▶ **Work item**: A complete answer includes every line below with the word "link".

---- Data for the task

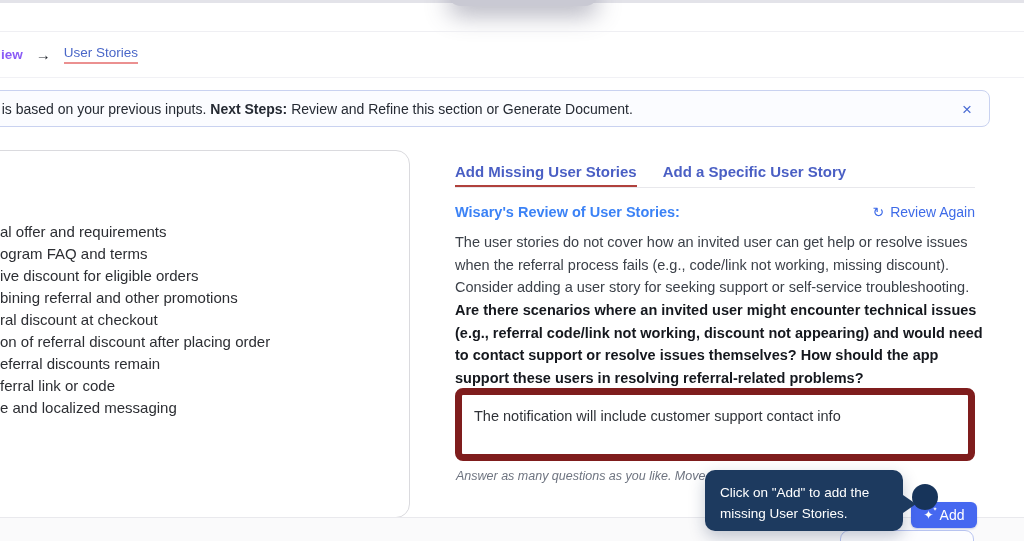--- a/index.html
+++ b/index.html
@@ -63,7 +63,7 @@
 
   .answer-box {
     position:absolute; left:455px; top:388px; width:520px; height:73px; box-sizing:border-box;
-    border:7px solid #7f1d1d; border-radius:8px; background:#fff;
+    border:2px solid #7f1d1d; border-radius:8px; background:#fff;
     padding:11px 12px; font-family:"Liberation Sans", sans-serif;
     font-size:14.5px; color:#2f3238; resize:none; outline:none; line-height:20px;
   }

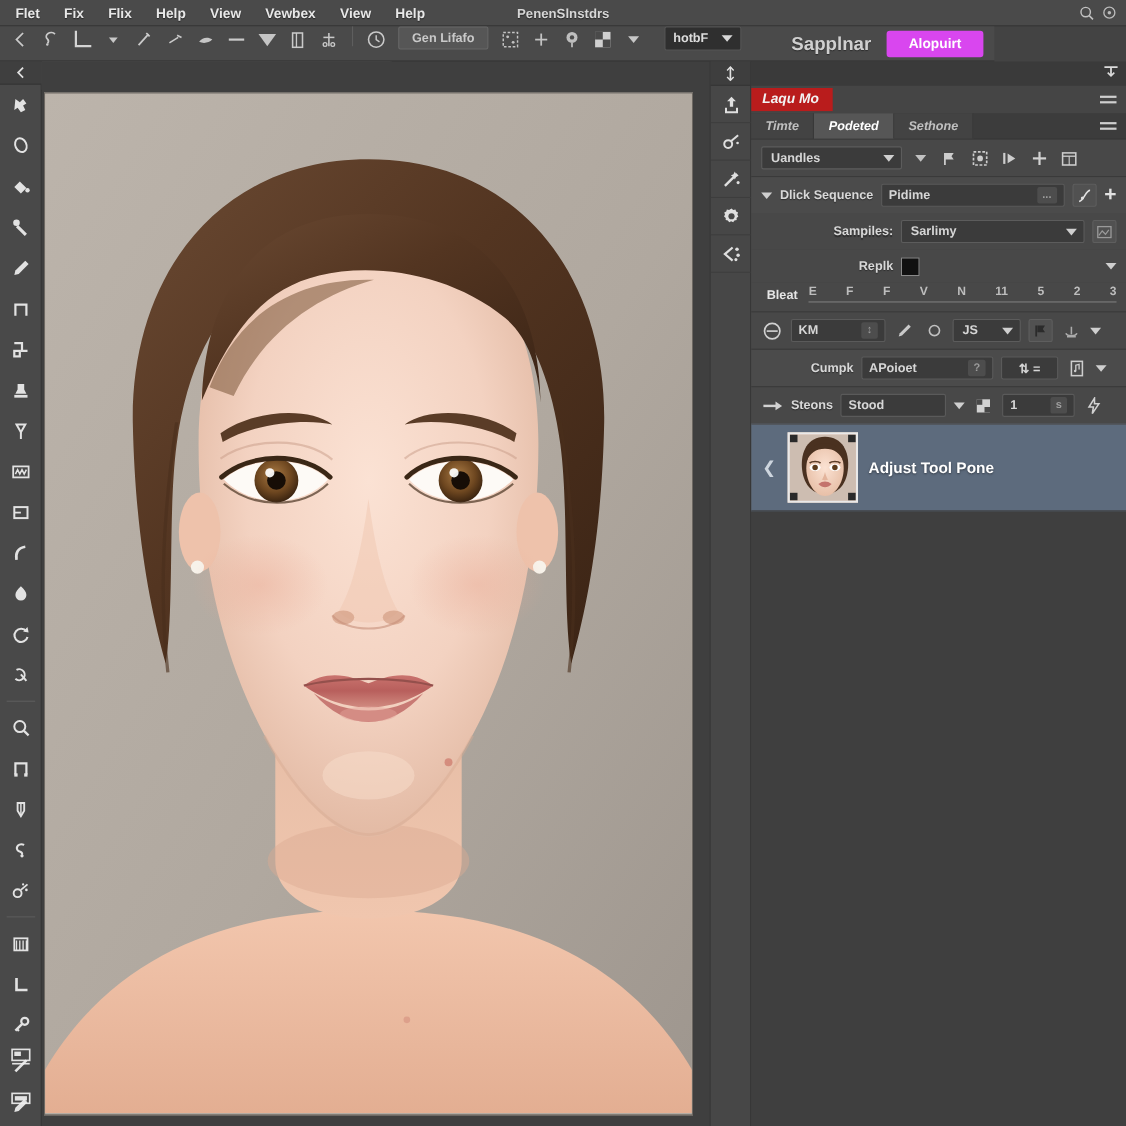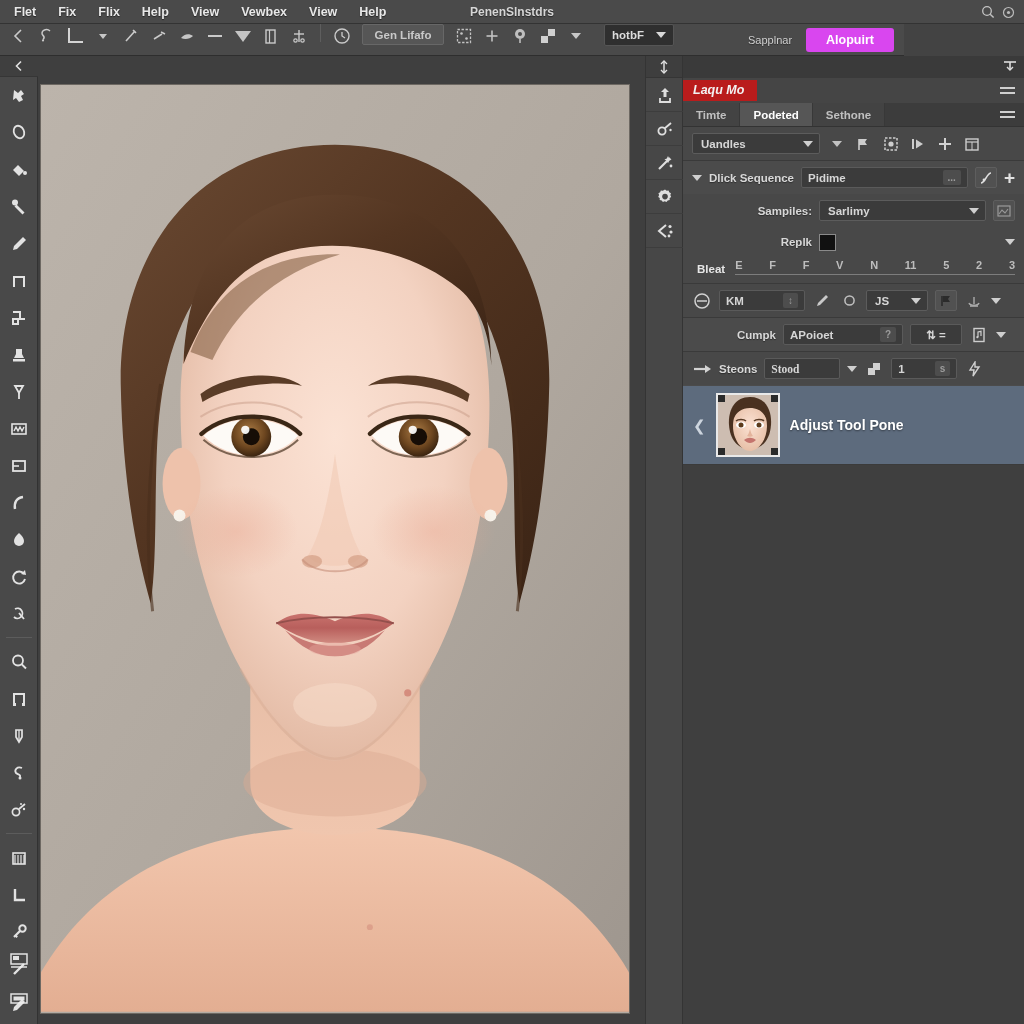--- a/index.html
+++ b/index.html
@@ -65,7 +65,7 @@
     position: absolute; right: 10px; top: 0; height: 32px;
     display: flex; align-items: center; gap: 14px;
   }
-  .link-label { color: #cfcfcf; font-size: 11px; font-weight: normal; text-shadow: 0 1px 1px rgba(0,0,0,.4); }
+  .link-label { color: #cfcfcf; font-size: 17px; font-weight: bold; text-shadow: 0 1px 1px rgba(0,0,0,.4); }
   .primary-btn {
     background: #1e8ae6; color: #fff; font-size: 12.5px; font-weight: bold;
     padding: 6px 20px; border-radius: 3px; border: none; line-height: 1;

--------

▶ **Task output**:
-  .link-label { color: #cfcfcf; font-size: 11px; font-weight: normal; text-shadow: 0 1px 1px rgba(0,0,0,.4); }
+  .link-label { color: #cfcfcf; font-size: 17px; font-weight: bold; text-shadow: 0 1px 1px rgba(0,0,0,.4); }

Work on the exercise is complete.